Adding support for __GFP_NOWARN and using it in bpf is much cleaner
fix that avoids layering violations.

Acked-by: Alexei Starovoitov <ast@kernel.org>
diff mbox series

Patch

diff --git a/mm/percpu.c b/mm/percpu.c
index aa121ce..a0e0c82 100644
--- a/mm/percpu.c
+++ b/mm/percpu.c
@@ -1329,7 +1329,9 @@  static struct pcpu_chunk *pcpu_chunk_addr_search(void *addr)
  * @gfp: allocation flags
  *
  * Allocate percpu area of @size bytes aligned at @align.  If @gfp doesn't
- * contain %GFP_KERNEL, the allocation is atomic.
+ * contain %GFP_KERNEL, the allocation is atomic.
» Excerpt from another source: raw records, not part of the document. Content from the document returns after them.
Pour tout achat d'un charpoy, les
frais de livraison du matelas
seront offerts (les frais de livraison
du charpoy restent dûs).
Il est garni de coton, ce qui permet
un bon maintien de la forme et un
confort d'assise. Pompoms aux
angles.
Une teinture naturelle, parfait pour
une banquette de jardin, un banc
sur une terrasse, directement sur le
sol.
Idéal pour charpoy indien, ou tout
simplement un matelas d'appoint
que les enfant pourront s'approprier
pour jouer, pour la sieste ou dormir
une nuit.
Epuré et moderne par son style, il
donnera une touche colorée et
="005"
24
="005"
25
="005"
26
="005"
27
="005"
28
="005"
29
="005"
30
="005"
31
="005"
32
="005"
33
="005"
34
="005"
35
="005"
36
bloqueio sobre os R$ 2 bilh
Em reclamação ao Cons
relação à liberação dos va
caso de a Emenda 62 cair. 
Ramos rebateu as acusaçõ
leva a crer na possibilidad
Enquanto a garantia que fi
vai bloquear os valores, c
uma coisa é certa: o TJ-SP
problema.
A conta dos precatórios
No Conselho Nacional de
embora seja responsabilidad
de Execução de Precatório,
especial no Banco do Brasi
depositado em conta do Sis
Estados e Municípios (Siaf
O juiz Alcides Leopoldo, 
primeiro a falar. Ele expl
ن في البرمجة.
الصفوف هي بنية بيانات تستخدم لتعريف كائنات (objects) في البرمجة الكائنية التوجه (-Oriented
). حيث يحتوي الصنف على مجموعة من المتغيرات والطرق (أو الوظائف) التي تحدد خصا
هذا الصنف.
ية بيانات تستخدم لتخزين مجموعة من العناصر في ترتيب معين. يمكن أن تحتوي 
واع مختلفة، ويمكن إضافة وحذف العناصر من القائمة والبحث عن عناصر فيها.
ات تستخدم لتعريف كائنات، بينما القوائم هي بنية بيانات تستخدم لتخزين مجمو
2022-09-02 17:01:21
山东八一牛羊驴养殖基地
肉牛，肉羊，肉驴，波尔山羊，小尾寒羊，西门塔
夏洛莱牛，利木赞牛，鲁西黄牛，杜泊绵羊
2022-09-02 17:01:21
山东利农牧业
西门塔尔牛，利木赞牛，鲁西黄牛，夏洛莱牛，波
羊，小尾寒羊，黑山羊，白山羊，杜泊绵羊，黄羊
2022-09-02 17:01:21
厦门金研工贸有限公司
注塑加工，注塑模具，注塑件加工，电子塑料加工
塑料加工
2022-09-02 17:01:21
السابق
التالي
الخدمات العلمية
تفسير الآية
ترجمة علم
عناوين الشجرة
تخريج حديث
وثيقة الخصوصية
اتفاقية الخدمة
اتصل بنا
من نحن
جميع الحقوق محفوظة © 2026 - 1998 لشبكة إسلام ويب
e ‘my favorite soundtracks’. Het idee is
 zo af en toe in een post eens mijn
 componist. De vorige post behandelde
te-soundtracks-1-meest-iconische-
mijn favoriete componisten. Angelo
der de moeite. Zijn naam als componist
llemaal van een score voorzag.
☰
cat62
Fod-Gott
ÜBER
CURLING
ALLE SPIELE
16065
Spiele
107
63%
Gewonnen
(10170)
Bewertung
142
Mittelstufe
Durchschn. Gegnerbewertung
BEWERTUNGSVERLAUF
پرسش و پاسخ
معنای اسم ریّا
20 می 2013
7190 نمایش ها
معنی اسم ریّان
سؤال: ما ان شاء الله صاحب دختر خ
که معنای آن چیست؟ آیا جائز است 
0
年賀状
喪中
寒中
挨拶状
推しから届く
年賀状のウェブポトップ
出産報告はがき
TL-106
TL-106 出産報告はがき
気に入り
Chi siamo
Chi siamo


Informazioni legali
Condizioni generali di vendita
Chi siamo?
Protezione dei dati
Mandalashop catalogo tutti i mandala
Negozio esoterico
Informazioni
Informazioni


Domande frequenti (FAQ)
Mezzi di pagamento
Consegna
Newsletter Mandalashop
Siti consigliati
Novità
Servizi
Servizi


If @gfp has __GFP_NOWARN
+ * then no warning will be triggered on invalid or failed allocation
+ * requests.
  *
  * RETURNS:
  * Percpu pointer to the allocated area on success, NULL on failure.
@@ -1337,10 +1339,11 @@  static struct pcpu_chunk *pcpu_chunk_addr_search(void *addr)
 static void __percpu *pcpu_alloc(size_t size, size_t align, bool reserved,
 				 gfp_t gfp)
 {
+	bool is_atomic = (gfp & GFP_KERNEL) != GFP_KERNEL;
+	bool do_warn = !(gfp & __GFP_NOWARN);
 	static int warn_limit = 10;
 	struct pcpu_chunk *chunk;
 	const char *err;
-	bool is_atomic = (gfp & GFP_KERNEL) != GFP_KERNEL;
 	int slot, off, cpu, ret;
 	unsigned long flags;
 	void __percpu *ptr;
@@ -1361,7 +1364,7 @@  static void __percpu *pcpu_alloc(size_t size, size_t align, bool reserved,
 
 	if (unlikely(!size || size > PCPU_MIN_UNIT_SIZE || align > PAGE_SIZE ||
 		     !is_power_of_2(align))) {
-		WARN(true, "illegal size (%zu) or align (%zu) for percpu allocation\n",
+		WARN(do_warn, "illegal size (%zu) or align (%zu) for percpu allocation\n",
 		     size, align);
 		return NULL;
 	}
@@ -1482,7 +1485,7 @@  static void __percpu *pcpu_alloc(size_t size, size_t align, bool reserved,
 fail:
 	trace_percpu_alloc_percpu_fail(reserved, is_atomic, size, align);
 
-	if (!is_atomic && warn_limit) {
+	if (!is_atomic && do_warn && warn_limit) {
 		pr_warn("allocation failed, size=%zu align=%zu atomic=%d, %s\n",
 			size, align, is_atomic, err);
 		dump_stack();
@@ -1507,7 +1510,9 @@  static void __percpu *pcpu_alloc(size_t size, size_t align, bool reserved,
  *
  * Allocate zero-filled percpu area of @size bytes aligned at @align.  If
  * @gfp doesn't contain %GFP_KERNEL, the allocation doesn't block and can
- * be called from any context but is a lot more likely to fail.
+ * be called from any context but is a lot more likely to fail. If @gfp
+ * has __GFP_NOWARN then no warning will be triggered on invalid or failed
+ * allocation requests.
  *
  * RETURNS:
  * Percpu pointer to the allocated area on success, NULL on failure.